- Download hadoop tar ball from stable hadoop release (1.2.1 was used with this example)
- Unzip the downloaded package into
/usr/local
or somewhere else if you have a preference - Create symlink:
ln -s /usr/local/hadoop-1.2.1 /usr/local/hadoop
- Export a several environment variables:
export HADOOP_HOME=/usr/local/hadoop
export PATH=$PATH:$HADOOP_HOME/bin
In this section, we will run simple word count MapReduce job using Streaming under single node setup.
Our map function will break down a sentence into a word and emit each of them with value 1.
# src/word_count_map.py
#!/usr/bin/env python
import re
import sys
for line in sys.stdin:
sentence = line.strip()
sentence = re.sub(r'[,.]', '', sentence)
for word in sentence.split():
print '%s\t%s' % (word, 1)
Our reduce function will count total occurence of each word.

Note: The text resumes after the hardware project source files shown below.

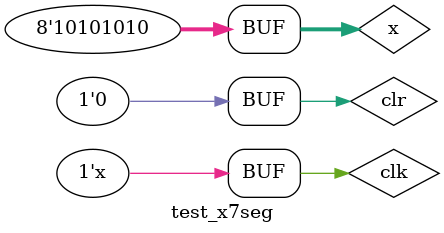
<source format=v>
`timescale 1ns / 1ps


module test_x7seg;

	// Inputs
	reg [7:0] x;
	reg clk;
	reg clr;

	// Outputs
	wire [6:0] a_to_g;
	wire [3:0] an;

	// Instantiate the Unit Under Test (UUT)
	x7seg uut (
		.x(x), 
		.clk(clk), 
		.clr(clr), 
		.a_to_g(a_to_g), 
		.an(an)
	);

	initial begin
		// Initialize Inputs
		x = 0;
		clk = 1;
		clr = 1;

		// Wait 100 ns for global reset to finish
		#100;
		x=0000;
		clr=0;
		// Add stimulus here
		x='hAA;
	end
	always #10 clk=~clk;  
endmodule


</source>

# src/word_count_reduce.py
#!/usr/bin/env python
import sys
(last_word, count) = (None, 0)
for line in sys.stdin:
(word, val) = line.strip().split('\t')
if last_word and last_word != word:
print '%s\t%s' % (last_word, count)
(last_word, count) = (word, 1)
else:
(last_word, count) = (word, count + 1)
if last_word:
print '%s\t%s' % (last_word, count)
Now we can run this MapReduce function using hadoop:
hadoop jar $HADOOP_HOME/contrib/streaming/hadoop-streaming-*.jar \
-input data/sentences.txt \
-output output \
-mapper src/word_count_map.py \
-reducer src/word_count_reduce.py
If the job is successful, it should create output
directory and output/part-00000.txt
, which contains a result.
- On Mac OS X, make sure Remote Login (under System Preferences -> Sharing) is enabled for the current user
- Make sure you can ssh to localhost:
ssh localhost
- Format a namenode of HDFS:
hadoop namenode -format
- Copy required pseudodistributed configs:
cp pseudodistributed/* $HADOOP_HOME/config
- Start HDFS (a namenode, a secondary namenode and a datanode):
start-dfs.sh
(You can check if it's successful by accessing http://localhost:50070/) - Start MapReduce (a jobtracker and a task tracker):
start-mapred.sh
(You can check if it's successful by accessing http://localhost:50030/)
That's all. You are now running HDFS and MapReduce locally!